On August 6, 1945, the United States of America became the first (and so far only) nation to use atomic weapons against an enemy. Since then, the world has wrestled with questions about the bombings of Hiroshima and Nagasaki: Did the A-bombs save American and Japanese lives by hastening Japan’s surrender? Could the war have ended differently, with less loss of life? Did the U.S. hope to strike terror in Stalin’s heart as much as in Emperor Hirohito’s? How much did President Truman know about the bombs, and what did he think about their ethical implications?
These questions do not belong only to armchair generals and academics. They belong to all inhabitants of this world of nuclear proliferation. How do we find the answers to these important, emotional, divisive questions? How do we separate facts from convictions and recreate the events that led to the destruction of two Japanese cities, the loss of hundreds of thousands of lives, and the start of the Cold War?
For starters, we can read Tsuyoshi Hasegawa’s magnificent page-turner, Racing the Enemy. Hasegawa gives us a riveting, month-by-month, day-by-day, and even minute-by-minute narrative of the end of the war in the Pacific. The story that emerges is very much a global one. Hasegawa gracefully moves us from Washington to the Crimea, from Moscow to occupied Manchuria, from Tokyo to the Kuril Islands. His assiduous attention to detail—to the treachery of time zones, to diplomacy lost in translation, to treaties made and violated—puts us in the thick of momentous and terrifying events. Rival factions in the Japanese bureaucracy debate how to end the war with honor, Stalin plots territorial acquisition, and the U.S. government rejects diplomatic overtures in favor of an unprecedented show of force.

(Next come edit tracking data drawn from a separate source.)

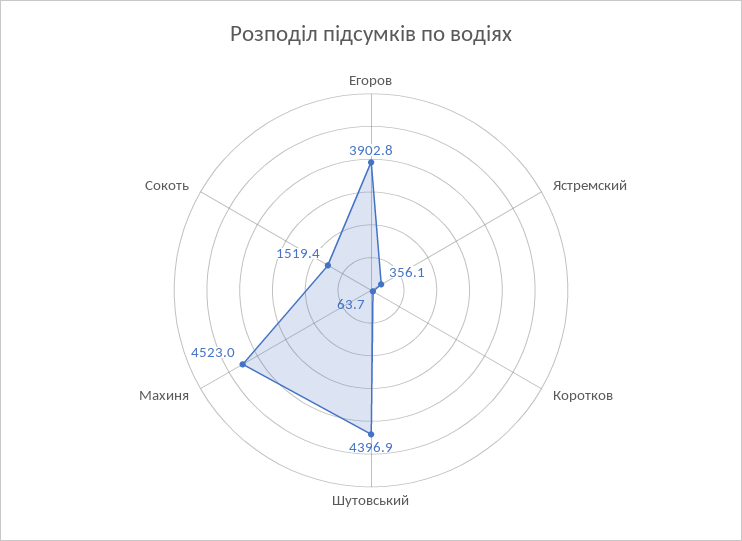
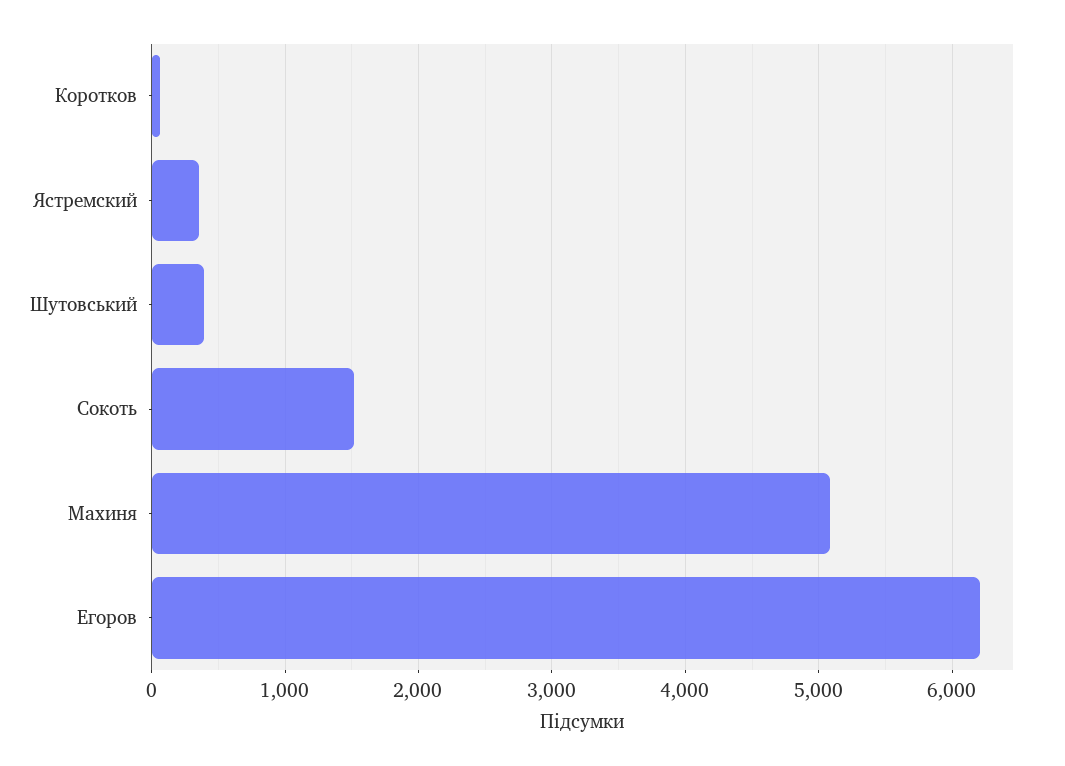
Егоров: 3902.8 -> 6200
Шутовський: 4396.9 -> 400
Махиня: 4523 -> 5100

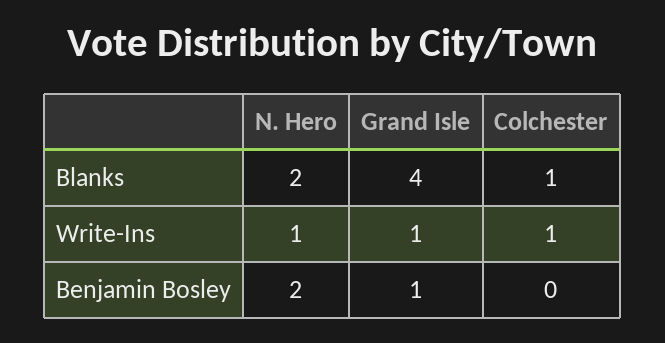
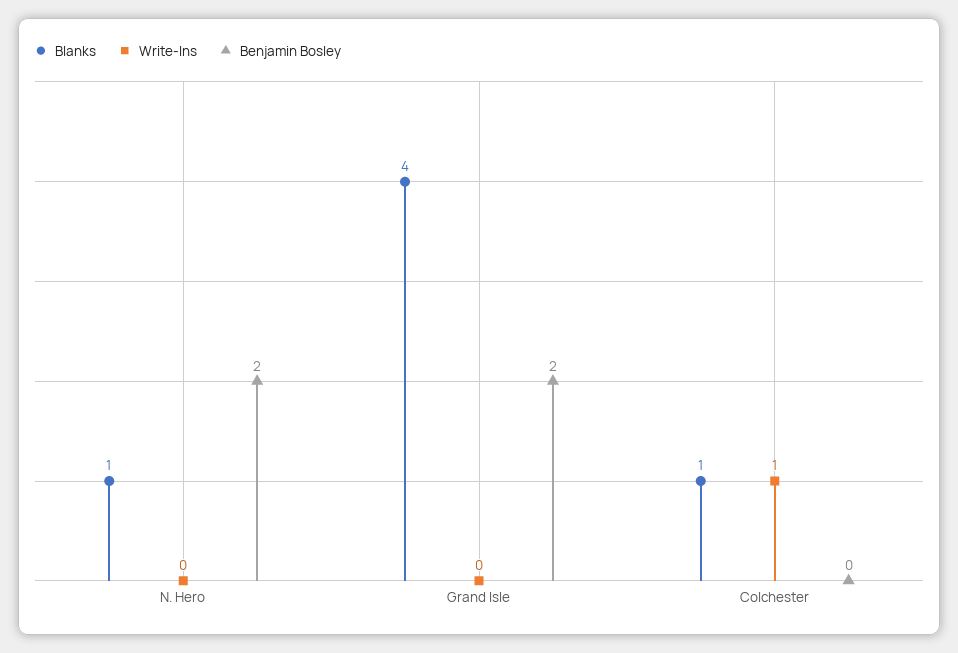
Blanks, N. Hero: 2 -> 1
Write-Ins, N. Hero: 1 -> 0
Write-Ins, Grand Isle: 1 -> 0
Benjamin Bosley, Grand Isle: 1 -> 2

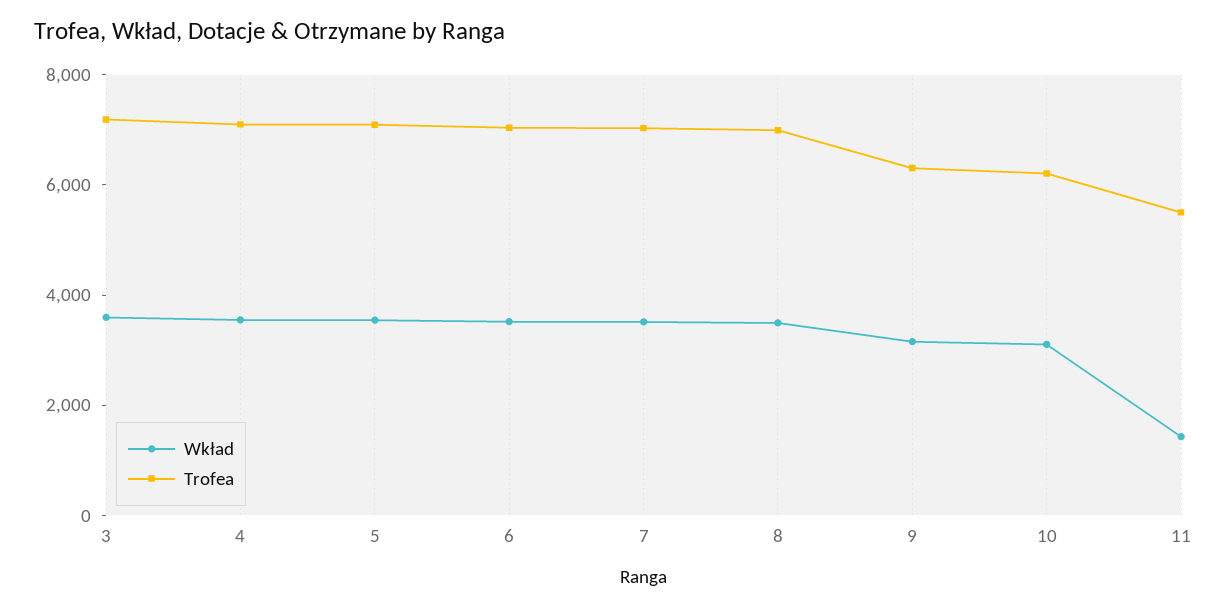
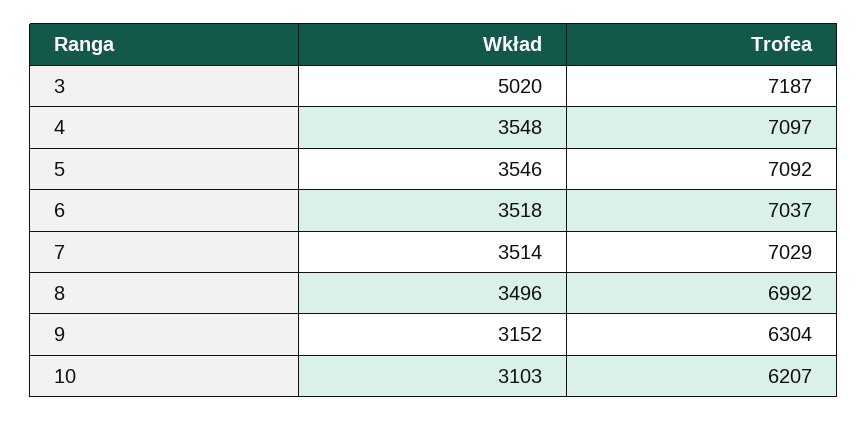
Wkład, 3: 3500 -> 5020
Wkład, 11: 1500 -> none
Trofea, 11: 5500 -> none

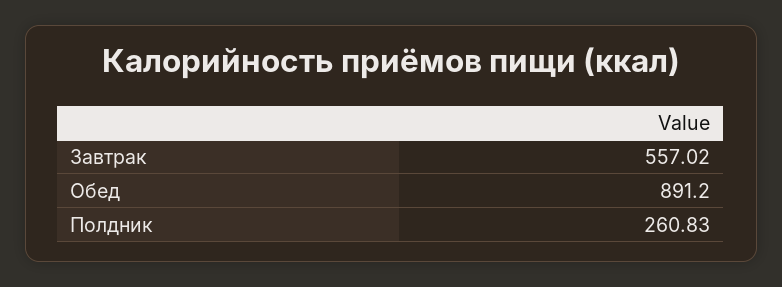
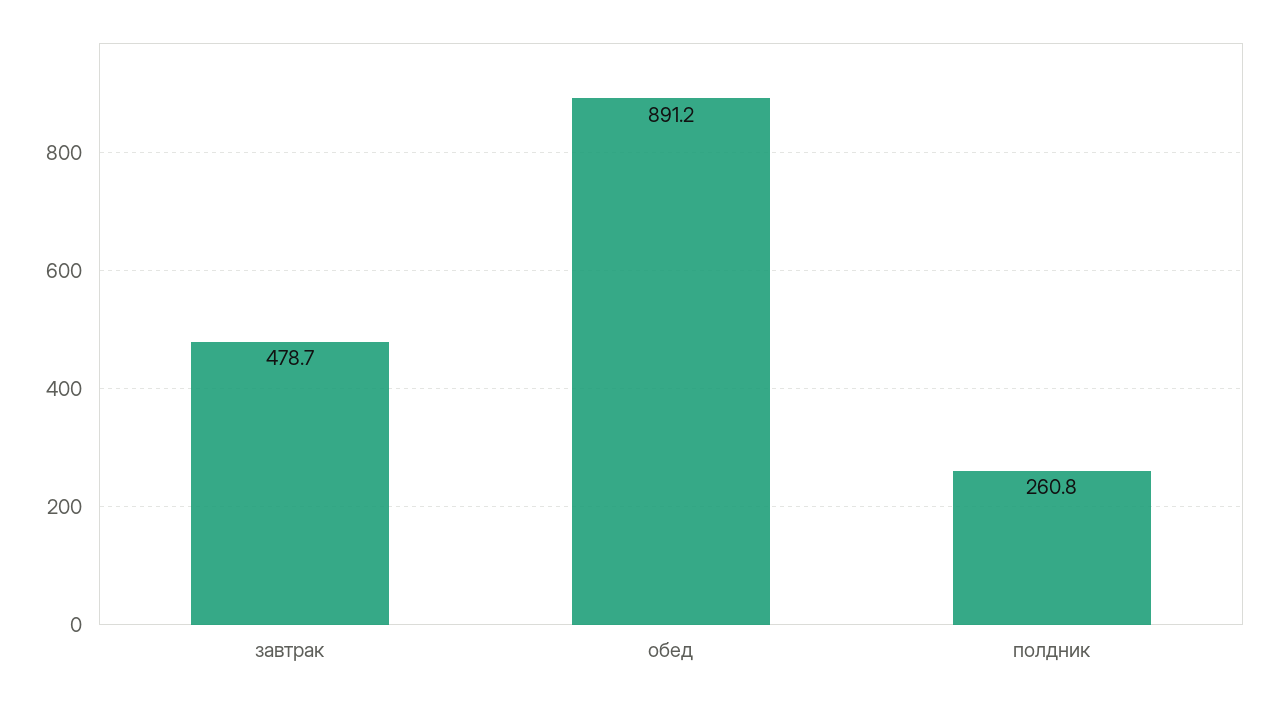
Завтрак: 557.02 -> 478.7

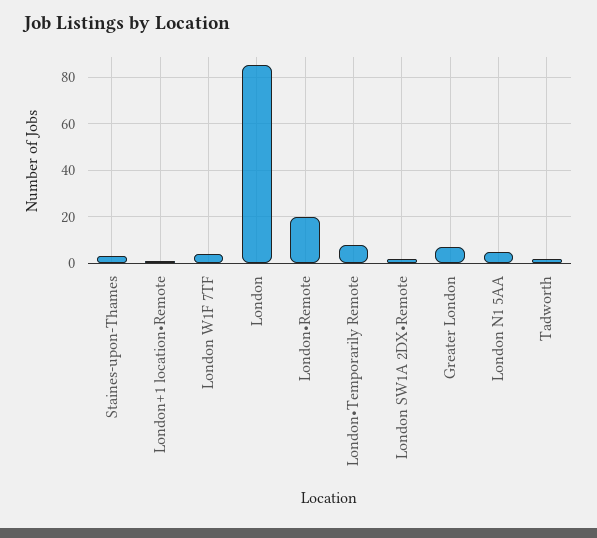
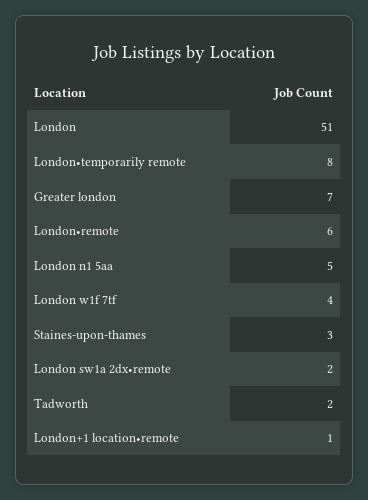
London: 85 -> 51
London•Remote: 20 -> 6

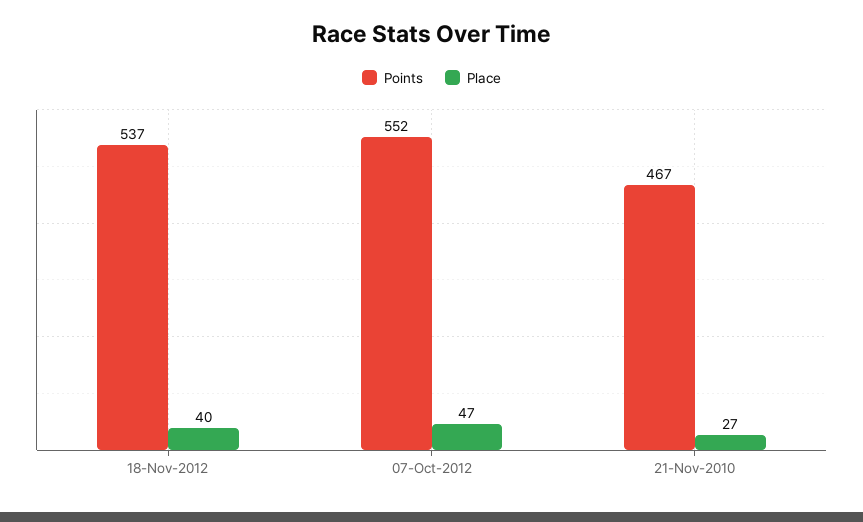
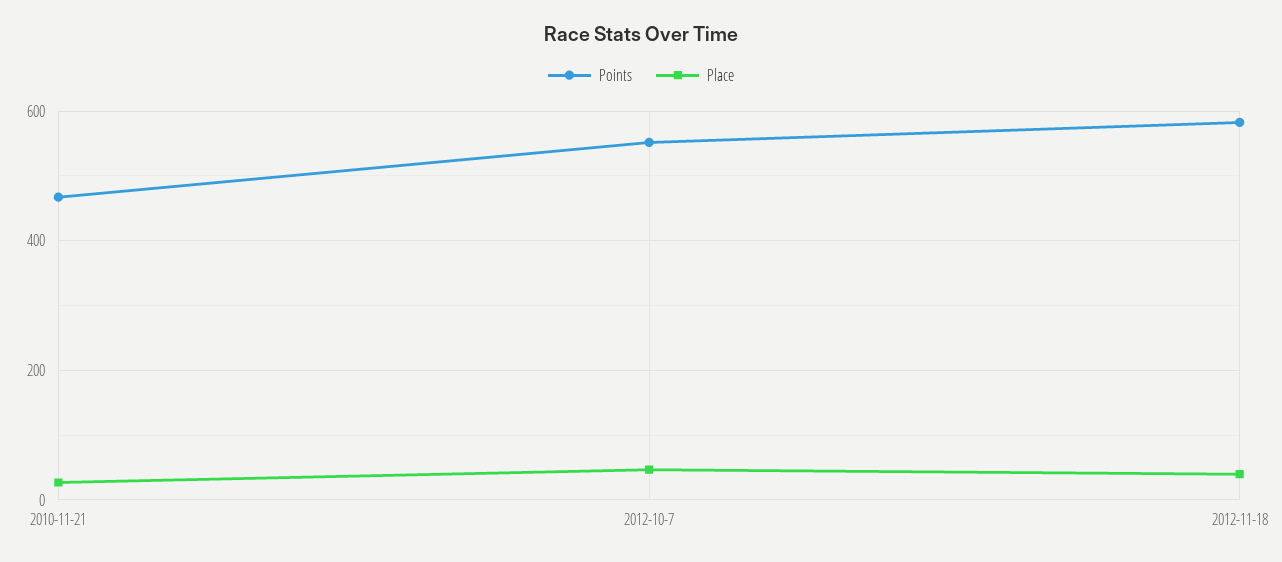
Points, 18-Nov-2012: 537 -> 580

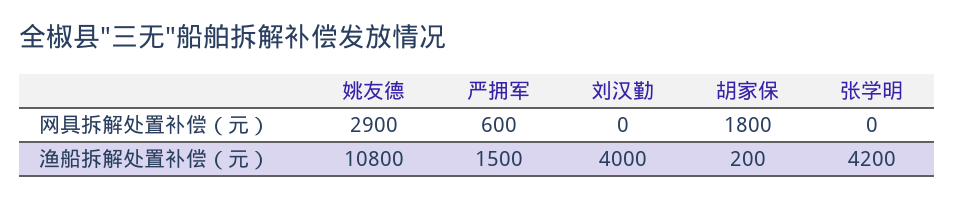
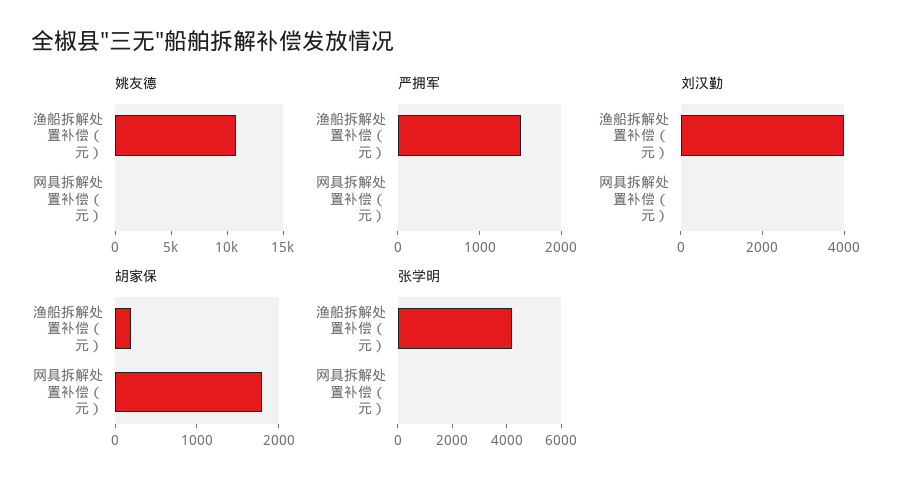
姚友德, 网具拆解处置补偿（元）: 2900 -> 0
严拥军, 网具拆解处置补偿（元）: 600 -> 0

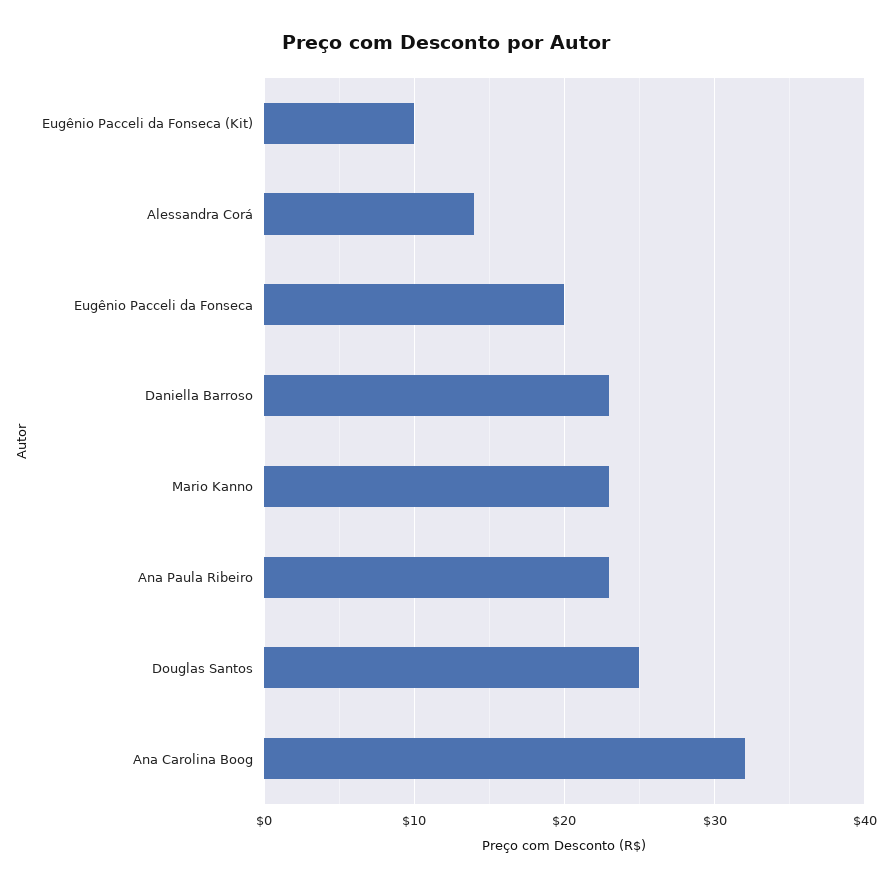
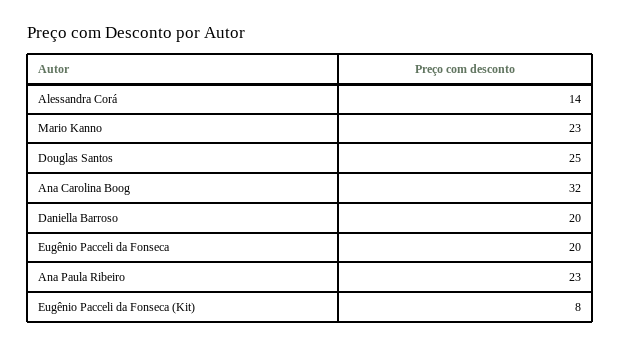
Eugênio Pacceli da Fonseca (Kit): 10 -> 8
Daniella Barroso: 23 -> 20

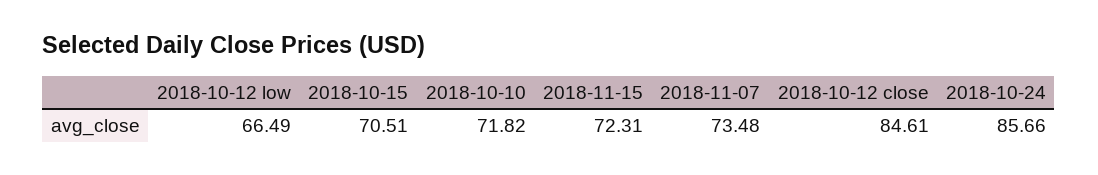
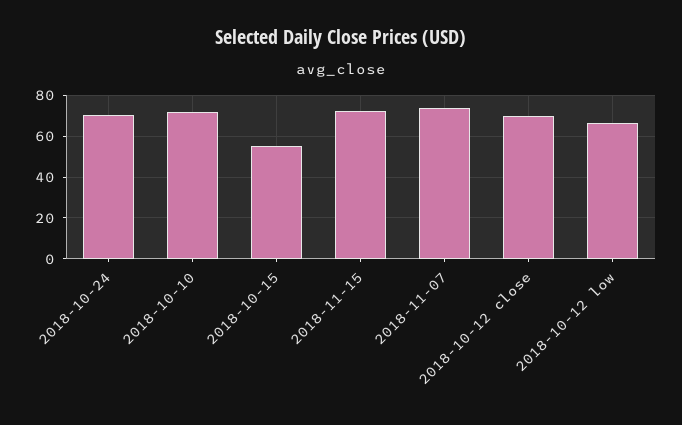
2018-10-15: 70.51 -> 55
2018-10-12 close: 84.61 -> 70
2018-10-24: 85.66 -> 70

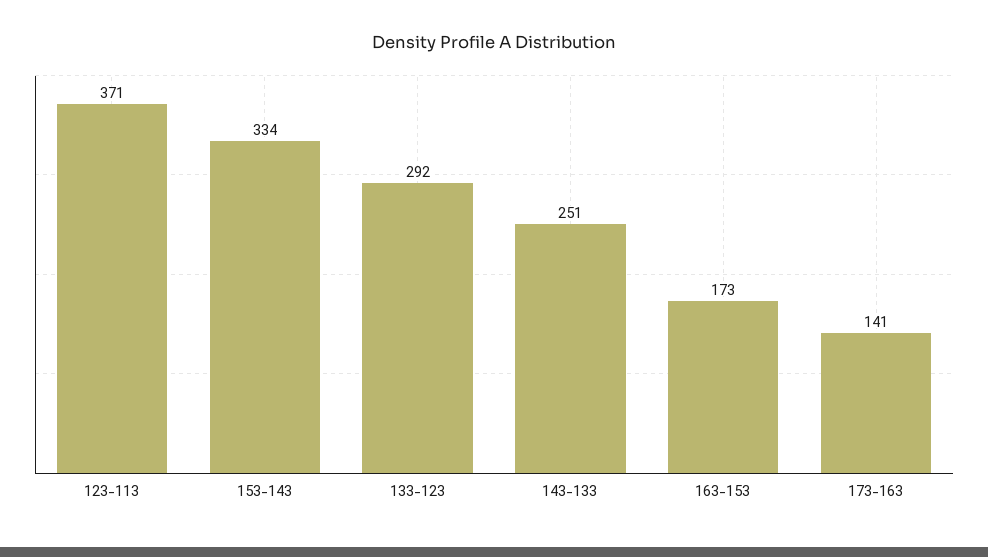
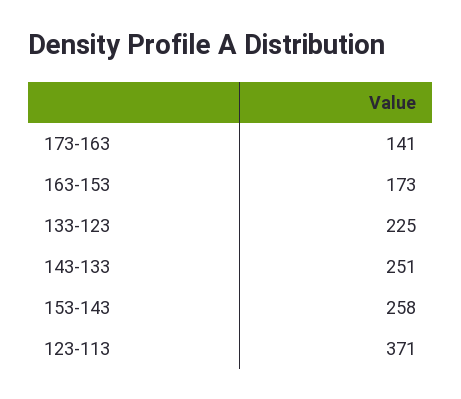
153-143: 334 -> 258
133-123: 292 -> 225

And what of the A-bombs? According to Hasegawa, Japan surrendered primarily due to the threat of Soviet invasion; the shared fate of Hiroshima and Nagasaki merely provided a palatable public rationale. The bombs signaled to Stalin that time was not on his side, and led him to hurriedly instigate the almost-forgotten final land battle of World War II. Truman could have profitably pursued a negotiated, conditional peace, but for political and personal reasons he tacitly supported the use of the weapons of mass destruction.
Racing the Enemy is high political drama grounded in Japanese, Soviet, and U.S. archival material. It will not be the final word on the end of the war, but it is a powerful and authoritative volume that all subsequent debate on the subject should reference. No one with even a passing interest in the Pacific theater, atomic warfare, or the early Cold War can afford to miss it.